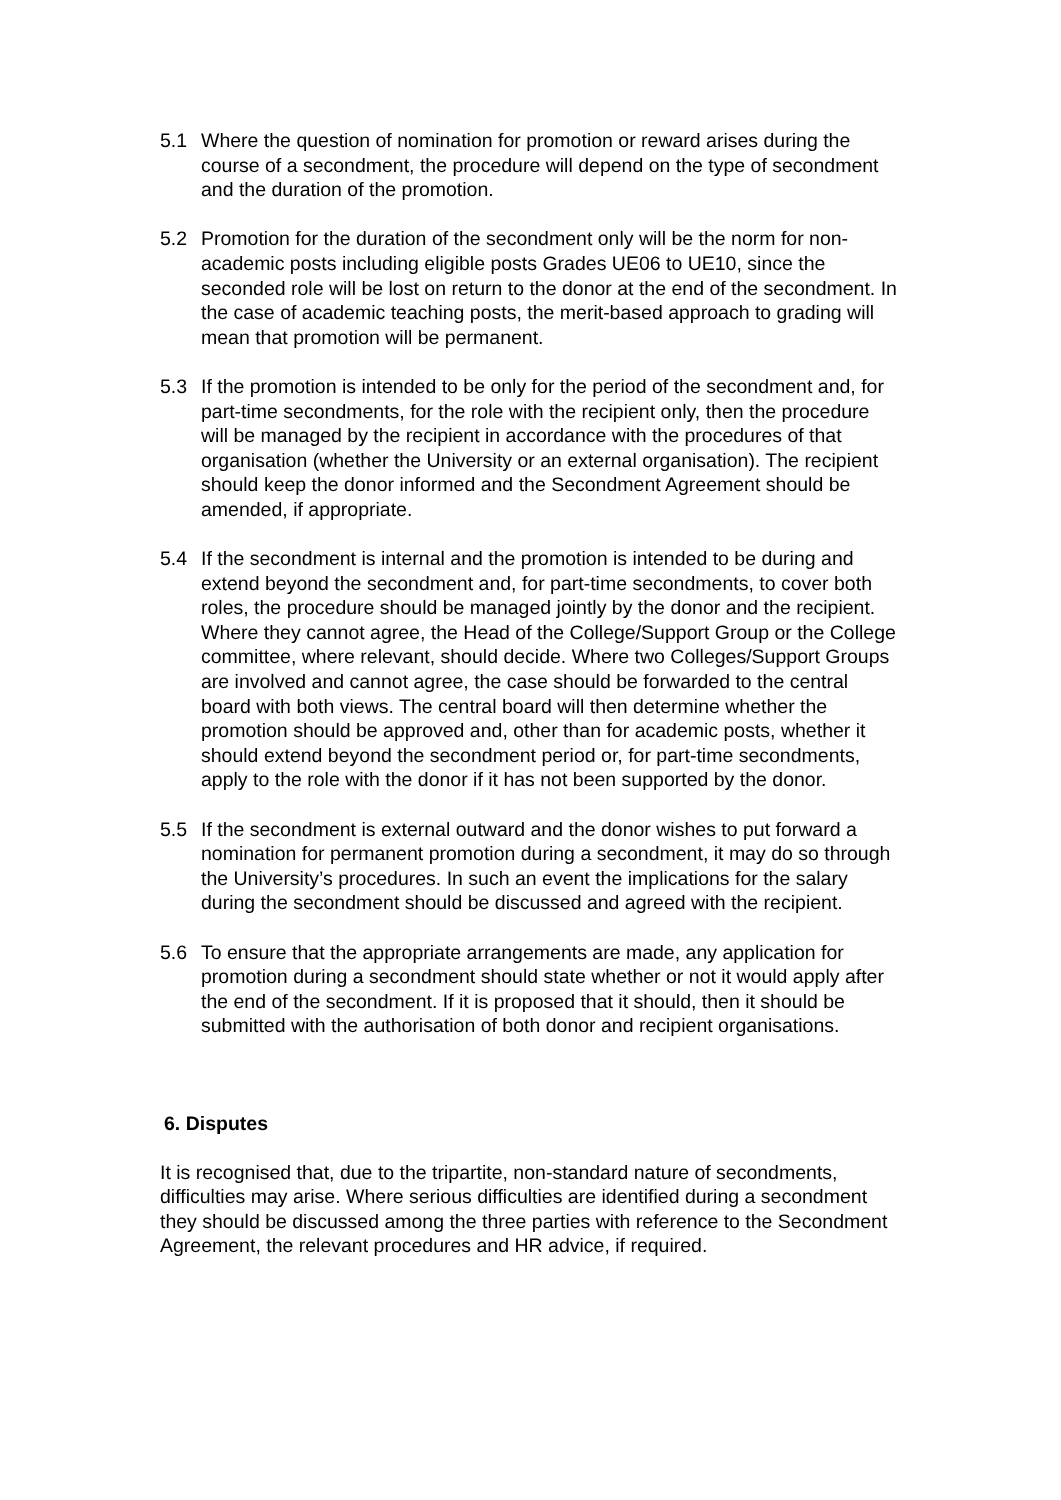5.1 Where the question of nomination for promotion or reward arises during the course of a secondment, the procedure will depend on the type of secondment and the duration of the promotion.
5.2 Promotion for the duration of the secondment only will be the norm for non-academic posts including eligible posts Grades UE06 to UE10, since the seconded role will be lost on return to the donor at the end of the secondment. In the case of academic teaching posts, the merit-based approach to grading will mean that promotion will be permanent.
5.3 If the promotion is intended to be only for the period of the secondment and, for part-time secondments, for the role with the recipient only, then the procedure will be managed by the recipient in accordance with the procedures of that organisation (whether the University or an external organisation). The recipient should keep the donor informed and the Secondment Agreement should be amended, if appropriate.
5.4 If the secondment is internal and the promotion is intended to be during and extend beyond the secondment and, for part-time secondments, to cover both roles, the procedure should be managed jointly by the donor and the recipient. Where they cannot agree, the Head of the College/Support Group or the College committee, where relevant, should decide. Where two Colleges/Support Groups are involved and cannot agree, the case should be forwarded to the central board with both views. The central board will then determine whether the promotion should be approved and, other than for academic posts, whether it should extend beyond the secondment period or, for part-time secondments, apply to the role with the donor if it has not been supported by the donor.
5.5 If the secondment is external outward and the donor wishes to put forward a nomination for permanent promotion during a secondment, it may do so through the University’s procedures. In such an event the implications for the salary during the secondment should be discussed and agreed with the recipient.
5.6 To ensure that the appropriate arrangements are made, any application for promotion during a secondment should state whether or not it would apply after the end of the secondment. If it is proposed that it should, then it should be submitted with the authorisation of both donor and recipient organisations.
6. Disputes
It is recognised that, due to the tripartite, non-standard nature of secondments, difficulties may arise. Where serious difficulties are identified during a secondment they should be discussed among the three parties with reference to the Secondment Agreement, the relevant procedures and HR advice, if required.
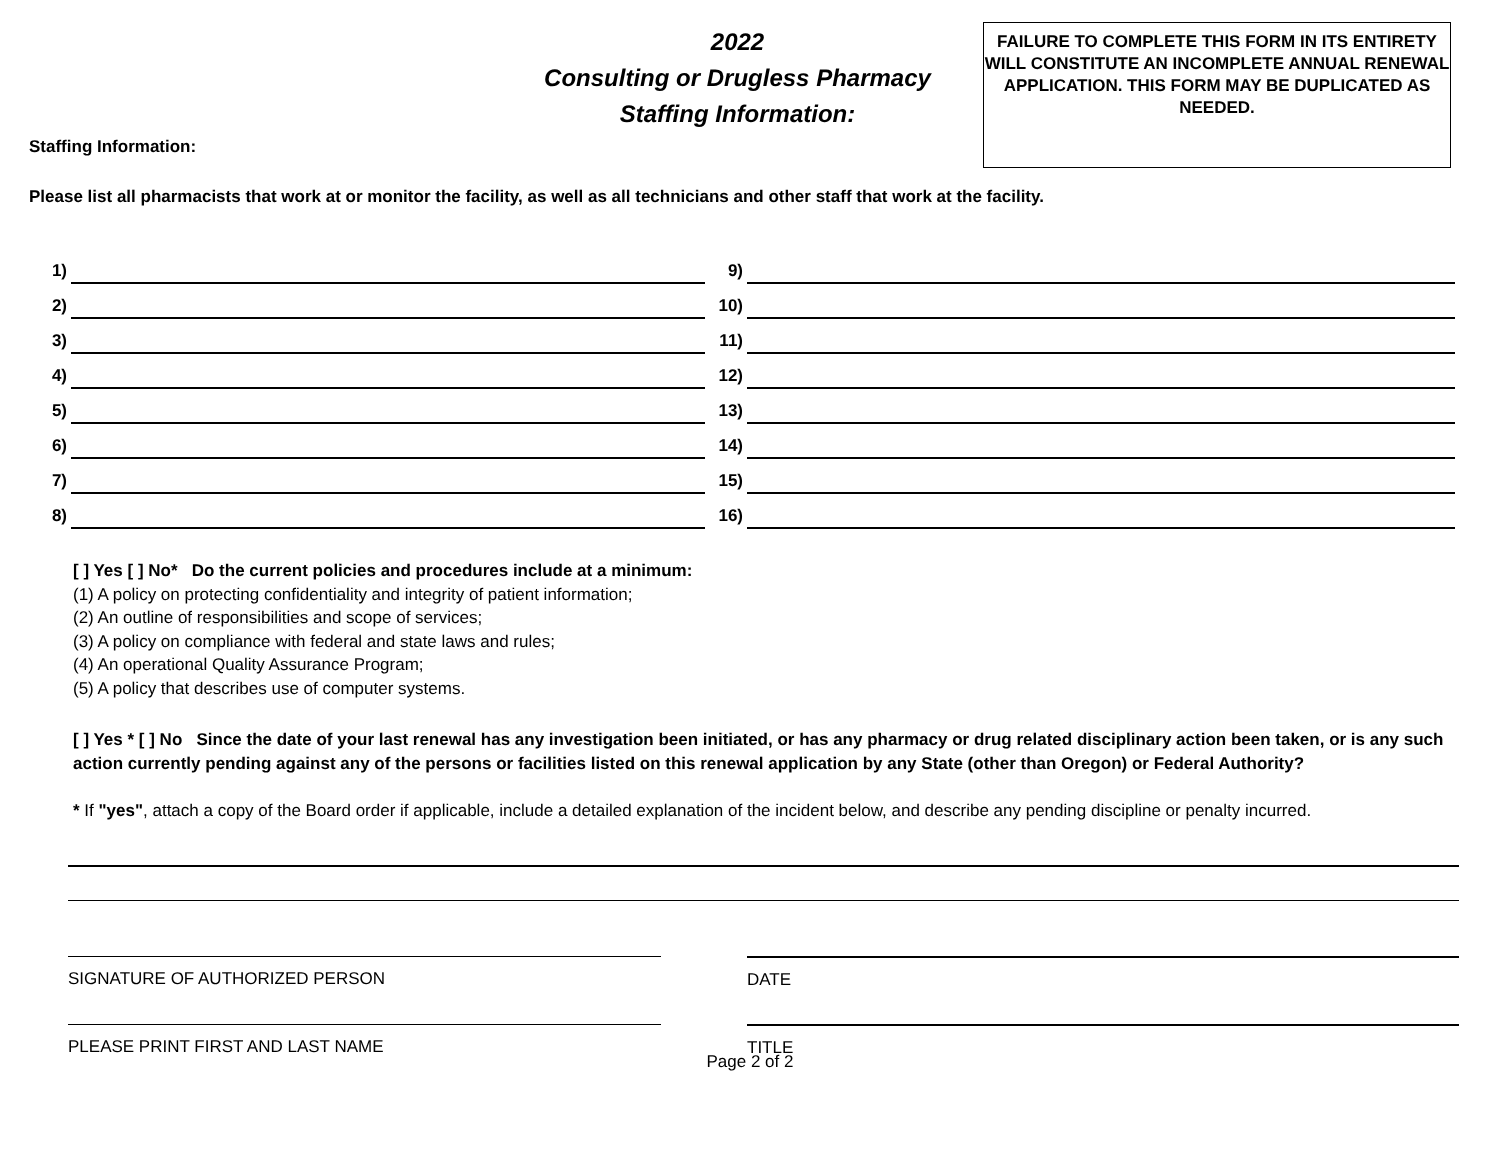2022
Consulting or Drugless Pharmacy
Staffing Information:
FAILURE TO COMPLETE THIS FORM IN ITS ENTIRETY WILL CONSTITUTE AN INCOMPLETE ANNUAL RENEWAL APPLICATION. THIS FORM MAY BE DUPLICATED AS NEEDED.
Staffing Information:
Please list all pharmacists that work at or monitor the facility, as well as all technicians and other staff that work at the facility.
1)
2)
3)
4)
5)
6)
7)
8)
9)
10)
11)
12)
13)
14)
15)
16)
[ ] Yes [ ] No* Do the current policies and procedures include at a minimum:
(1) A policy on protecting confidentiality and integrity of patient information;
(2) An outline of responsibilities and scope of services;
(3) A policy on compliance with federal and state laws and rules;
(4) An operational Quality Assurance Program;
(5) A policy that describes use of computer systems.
[ ] Yes * [ ] No Since the date of your last renewal has any investigation been initiated, or has any pharmacy or drug related disciplinary action been taken, or is any such action currently pending against any of the persons or facilities listed on this renewal application by any State (other than Oregon) or Federal Authority?
* If "yes", attach a copy of the Board order if applicable, include a detailed explanation of the incident below, and describe any pending discipline or penalty incurred.
SIGNATURE OF AUTHORIZED PERSON DATE
PLEASE PRINT FIRST AND LAST NAME TITLE
Page 2 of 2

◆ ◆ ◆

WHAT YOU HAVE TO DO: Repeat the records word for word, skipping pictures.

WRITTEN RESPONSE:
5.1 Where the question of nomination for promotion or reward arises during the course of a secondment, the procedure will depend on the type of secondment and the duration of the promotion.
5.2 Promotion for the duration of the secondment only will be the norm for non-academic posts including eligible posts Grades UE06 to UE10, since the seconded role will be lost on return to the donor at the end of the secondment. In the case of academic teaching posts, the merit-based approach to grading will mean that promotion will be permanent.
5.3 If the promotion is intended to be only for the period of the secondment and, for part-time secondments, for the role with the recipient only, then the procedure will be managed by the recipient in accordance with the procedures of that organisation (whether the University or an external organisation). The recipient should keep the donor informed and the Secondment Agreement should be amended, if appropriate.
5.4 If the secondment is internal and the promotion is intended to be during and extend beyond the secondment and, for part-time secondments, to cover both roles, the procedure should be managed jointly by the donor and the recipient. Where they cannot agree, the Head of the College/Support Group or the College committee, where relevant, should decide. Where two Colleges/Support Groups are involved and cannot agree, the case should be forwarded to the central board with both views. The central board will then determine whether the promotion should be approved and, other than for academic posts, whether it should extend beyond the secondment period or, for part-time secondments, apply to the role with the donor if it has not been supported by the donor.
5.5 If the secondment is external outward and the donor wishes to put forward a nomination for permanent promotion during a secondment, it may do so through the University’s procedures. In such an event the implications for the salary during the secondment should be discussed and agreed with the recipient.
5.6 To ensure that the appropriate arrangements are made, any application for promotion during a secondment should state whether or not it would apply after the end of the secondment. If it is proposed that it should, then it should be submitted with the authorisation of both donor and recipient organisations.
6. Disputes
It is recognised that, due to the tripartite, non-standard nature of secondments, difficulties may arise. Where serious difficulties are identified during a secondment they should be discussed among the three parties with reference to the Secondment Agreement, the relevant procedures and HR advice, if required.
2022
Consulting or Drugless Pharmacy
Staffing Information:
FAILURE TO COMPLETE THIS FORM IN ITS ENTIRETY WILL CONSTITUTE AN INCOMPLETE ANNUAL RENEWAL APPLICATION. THIS FORM MAY BE DUPLICATED AS NEEDED.
Staffing Information:
Please list all pharmacists that work at or monitor the facility, as well as all technicians and other staff that work at the facility.
1)
2)
3)
4)
5)
6)
7)
8)
9)
10)
11)
12)
13)
14)
15)
16)
[ ] Yes [ ] No* Do the current policies and procedures include at a minimum:
(1) A policy on protecting confidentiality and integrity of patient information;
(2) An outline of responsibilities and scope of services;
(3) A policy on compliance with federal and state laws and rules;
(4) An operational Quality Assurance Program;
(5) A policy that describes use of computer systems.
[ ] Yes * [ ] No Since the date of your last renewal has any investigation been initiated, or has any pharmacy or drug related disciplinary action been taken, or is any such action currently pending against any of the persons or facilities listed on this renewal application by any State (other than Oregon) or Federal Authority?
* If "yes", attach a copy of the Board order if applicable, include a detailed explanation of the incident below, and describe any pending discipline or penalty incurred.
SIGNATURE OF AUTHORIZED PERSON DATE
PLEASE PRINT FIRST AND LAST NAME TITLE
Page 2 of 2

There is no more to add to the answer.